Please write out every line of the entries below word for word, with no changes.

[Collection entries]
——————

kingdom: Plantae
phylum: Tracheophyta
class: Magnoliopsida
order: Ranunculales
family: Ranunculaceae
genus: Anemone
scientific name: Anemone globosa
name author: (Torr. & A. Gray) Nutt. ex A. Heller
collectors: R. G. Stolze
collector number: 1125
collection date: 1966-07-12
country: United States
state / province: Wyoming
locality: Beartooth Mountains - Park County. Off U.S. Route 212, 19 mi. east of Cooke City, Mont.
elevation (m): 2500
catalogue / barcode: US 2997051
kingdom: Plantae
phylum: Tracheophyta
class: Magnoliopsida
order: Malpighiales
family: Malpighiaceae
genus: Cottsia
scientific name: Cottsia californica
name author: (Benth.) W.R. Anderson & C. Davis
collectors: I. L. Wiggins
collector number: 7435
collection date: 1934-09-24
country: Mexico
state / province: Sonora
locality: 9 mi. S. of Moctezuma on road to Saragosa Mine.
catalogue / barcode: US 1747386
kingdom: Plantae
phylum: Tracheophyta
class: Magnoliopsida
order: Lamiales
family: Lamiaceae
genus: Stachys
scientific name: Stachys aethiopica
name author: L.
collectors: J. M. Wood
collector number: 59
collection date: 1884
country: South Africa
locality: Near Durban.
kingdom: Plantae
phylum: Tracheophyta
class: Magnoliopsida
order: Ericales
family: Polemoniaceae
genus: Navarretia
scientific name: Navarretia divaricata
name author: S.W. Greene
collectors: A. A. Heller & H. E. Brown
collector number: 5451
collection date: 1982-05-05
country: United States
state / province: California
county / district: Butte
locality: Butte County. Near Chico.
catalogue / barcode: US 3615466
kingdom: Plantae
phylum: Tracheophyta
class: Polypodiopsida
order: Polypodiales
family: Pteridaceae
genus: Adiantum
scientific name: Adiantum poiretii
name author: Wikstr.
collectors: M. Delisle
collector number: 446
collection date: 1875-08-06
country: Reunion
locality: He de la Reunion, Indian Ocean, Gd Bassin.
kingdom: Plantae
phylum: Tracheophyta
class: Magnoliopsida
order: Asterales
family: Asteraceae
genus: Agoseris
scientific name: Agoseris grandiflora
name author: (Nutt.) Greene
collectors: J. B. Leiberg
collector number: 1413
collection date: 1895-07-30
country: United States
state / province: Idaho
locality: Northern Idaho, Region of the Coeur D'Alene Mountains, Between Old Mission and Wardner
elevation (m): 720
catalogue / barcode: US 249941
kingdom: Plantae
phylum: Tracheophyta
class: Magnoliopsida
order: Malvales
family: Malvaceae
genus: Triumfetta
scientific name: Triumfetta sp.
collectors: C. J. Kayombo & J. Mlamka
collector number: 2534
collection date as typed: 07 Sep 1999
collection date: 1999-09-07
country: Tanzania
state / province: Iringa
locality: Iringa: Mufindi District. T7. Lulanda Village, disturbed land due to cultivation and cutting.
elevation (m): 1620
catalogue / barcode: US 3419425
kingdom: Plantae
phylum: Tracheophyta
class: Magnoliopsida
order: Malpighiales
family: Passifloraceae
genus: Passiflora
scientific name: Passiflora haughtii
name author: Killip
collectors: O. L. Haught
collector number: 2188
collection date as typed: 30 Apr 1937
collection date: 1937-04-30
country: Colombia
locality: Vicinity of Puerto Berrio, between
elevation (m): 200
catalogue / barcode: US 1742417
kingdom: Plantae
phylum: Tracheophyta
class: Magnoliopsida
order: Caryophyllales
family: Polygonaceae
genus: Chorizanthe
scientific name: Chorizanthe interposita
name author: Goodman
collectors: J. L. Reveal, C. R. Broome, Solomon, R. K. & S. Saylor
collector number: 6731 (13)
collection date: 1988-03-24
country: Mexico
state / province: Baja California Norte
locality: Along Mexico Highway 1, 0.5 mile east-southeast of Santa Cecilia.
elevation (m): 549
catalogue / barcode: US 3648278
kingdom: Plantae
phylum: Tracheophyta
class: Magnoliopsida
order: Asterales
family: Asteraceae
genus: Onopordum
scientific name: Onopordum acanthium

——————

## Full solution
kingdom: Plantae
phylum: Tracheophyta
class: Magnoliopsida
order: Ranunculales
family: Ranunculaceae
genus: Anemone
scientific name: Anemone globosa
name author: (Torr. & A. Gray) Nutt. ex A. Heller
collectors: R. G. Stolze
collector number: 1125
collection date: 1966-07-12
country: United States
state / province: Wyoming
locality: Beartooth Mountains - Park County. Off U.S. Route 212, 19 mi. east of Cooke City, Mont.
elevation (m): 2500
catalogue / barcode: US 2997051
kingdom: Plantae
phylum: Tracheophyta
class: Magnoliopsida
order: Malpighiales
family: Malpighiaceae
genus: Cottsia
scientific name: Cottsia californica
name author: (Benth.) W.R. Anderson & C. Davis
collectors: I. L. Wiggins
collector number: 7435
collection date: 1934-09-24
country: Mexico
state / province: Sonora
locality: 9 mi. S. of Moctezuma on road to Saragosa Mine.
catalogue / barcode: US 1747386
kingdom: Plantae
phylum: Tracheophyta
class: Magnoliopsida
order: Lamiales
family: Lamiaceae
genus: Stachys
scientific name: Stachys aethiopica
name author: L.
collectors: J. M. Wood
collector number: 59
collection date: 1884
country: South Africa
locality: Near Durban.
kingdom: Plantae
phylum: Tracheophyta
class: Magnoliopsida
order: Ericales
family: Polemoniaceae
genus: Navarretia
scientific name: Navarretia divaricata
name author: S.W. Greene
collectors: A. A. Heller & H. E. Brown
collector number: 5451
collection date: 1982-05-05
country: United States
state / province: California
county / district: Butte
locality: Butte County. Near Chico.
catalogue / barcode: US 3615466
kingdom: Plantae
phylum: Tracheophyta
class: Polypodiopsida
order: Polypodiales
family: Pteridaceae
genus: Adiantum
scientific name: Adiantum poiretii
name author: Wikstr.
collectors: M. Delisle
collector number: 446
collection date: 1875-08-06
country: Reunion
locality: He de la Reunion, Indian Ocean, Gd Bassin.
kingdom: Plantae
phylum: Tracheophyta
class: Magnoliopsida
order: Asterales
family: Asteraceae
genus: Agoseris
scientific name: Agoseris grandiflora
name author: (Nutt.) Greene
collectors: J. B. Leiberg
collector number: 1413
collection date: 1895-07-30
country: United States
state / province: Idaho
locality: Northern Idaho, Region of the Coeur D'Alene Mountains, Between Old Mission and Wardner
elevation (m): 720
catalogue / barcode: US 249941
kingdom: Plantae
phylum: Tracheophyta
class: Magnoliopsida
order: Malvales
family: Malvaceae
genus: Triumfetta
scientific name: Triumfetta sp.
collectors: C. J. Kayombo & J. Mlamka
collector number: 2534
collection date as typed: 07 Sep 1999
collection date: 1999-09-07
country: Tanzania
state / province: Iringa
locality: Iringa: Mufindi District. T7. Lulanda Village, disturbed land due to cultivation and cutting.
elevation (m): 1620
catalogue / barcode: US 3419425
kingdom: Plantae
phylum: Tracheophyta
class: Magnoliopsida
order: Malpighiales
family: Passifloraceae
genus: Passiflora
scientific name: Passiflora haughtii
name author: Killip
collectors: O. L. Haught
collector number: 2188
collection date as typed: 30 Apr 1937
collection date: 1937-04-30
country: Colombia
locality: Vicinity of Puerto Berrio, between
elevation (m): 200
catalogue / barcode: US 1742417
kingdom: Plantae
phylum: Tracheophyta
class: Magnoliopsida
order: Caryophyllales
family: Polygonaceae
genus: Chorizanthe
scientific name: Chorizanthe interposita
name author: Goodman
collectors: J. L. Reveal, C. R. Broome, Solomon, R. K. & S. Saylor
collector number: 6731 (13)
collection date: 1988-03-24
country: Mexico
state / province: Baja California Norte
locality: Along Mexico Highway 1, 0.5 mile east-southeast of Santa Cecilia.
elevation (m): 549
catalogue / barcode: US 3648278
kingdom: Plantae
phylum: Tracheophyta
class: Magnoliopsida
order: Asterales
family: Asteraceae
genus: Onopordum
scientific name: Onopordum acanthium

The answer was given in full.